## Data to use:
________________________________________

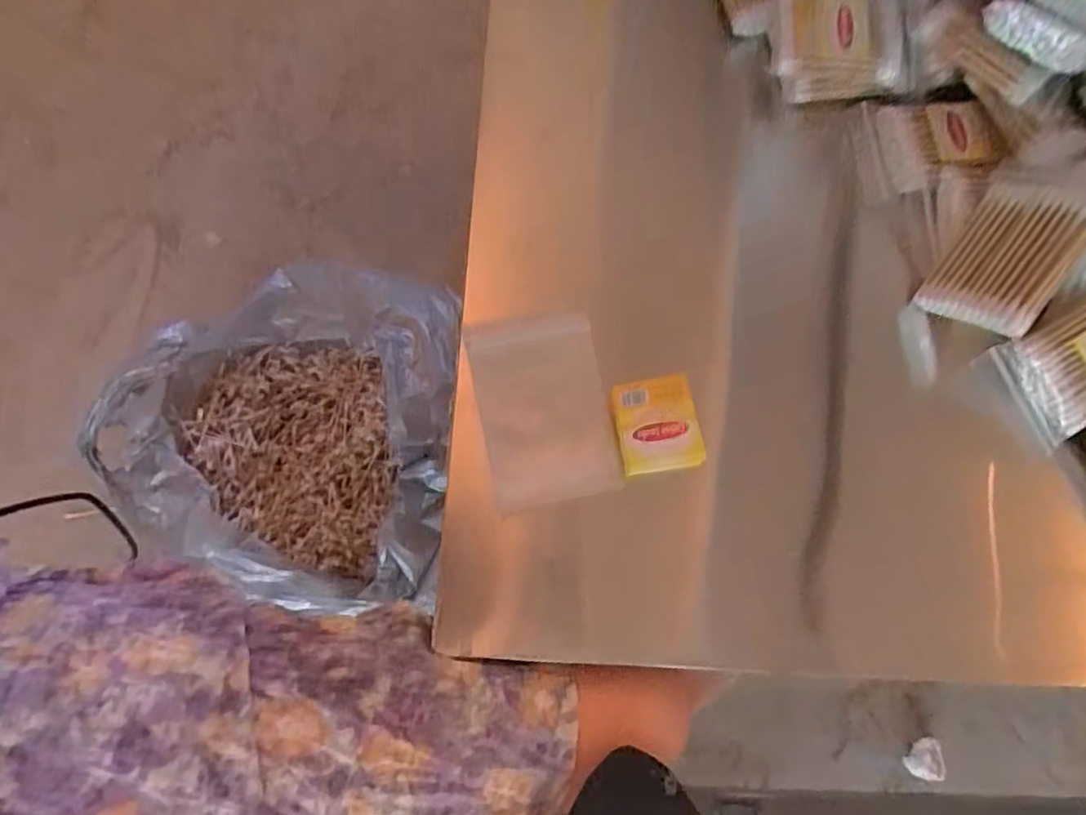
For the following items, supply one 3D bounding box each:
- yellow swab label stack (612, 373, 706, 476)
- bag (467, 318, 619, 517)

________________________________________

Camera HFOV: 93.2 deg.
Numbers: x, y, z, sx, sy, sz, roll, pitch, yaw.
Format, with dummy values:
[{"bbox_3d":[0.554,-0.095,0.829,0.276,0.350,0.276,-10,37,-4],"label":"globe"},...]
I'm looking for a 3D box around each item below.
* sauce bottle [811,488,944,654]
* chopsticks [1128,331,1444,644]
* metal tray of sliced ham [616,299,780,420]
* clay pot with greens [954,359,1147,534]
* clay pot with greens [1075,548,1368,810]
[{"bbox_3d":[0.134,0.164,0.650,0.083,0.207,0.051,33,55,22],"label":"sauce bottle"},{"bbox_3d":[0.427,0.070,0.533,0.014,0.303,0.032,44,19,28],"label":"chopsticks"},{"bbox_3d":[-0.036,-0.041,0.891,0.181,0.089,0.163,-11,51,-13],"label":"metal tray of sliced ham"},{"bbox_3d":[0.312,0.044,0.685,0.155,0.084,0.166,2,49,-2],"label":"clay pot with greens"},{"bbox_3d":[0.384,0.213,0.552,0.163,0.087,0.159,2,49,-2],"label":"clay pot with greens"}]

________________________________________

Above are the records. Copy the lines beginning at the one that has "sauce bottle [811,488,944,654]" and ending with the one that has "with greens [954,359,1147,534]", unchanged.

* sauce bottle [811,488,944,654]
* chopsticks [1128,331,1444,644]
* metal tray of sliced ham [616,299,780,420]
* clay pot with greens [954,359,1147,534]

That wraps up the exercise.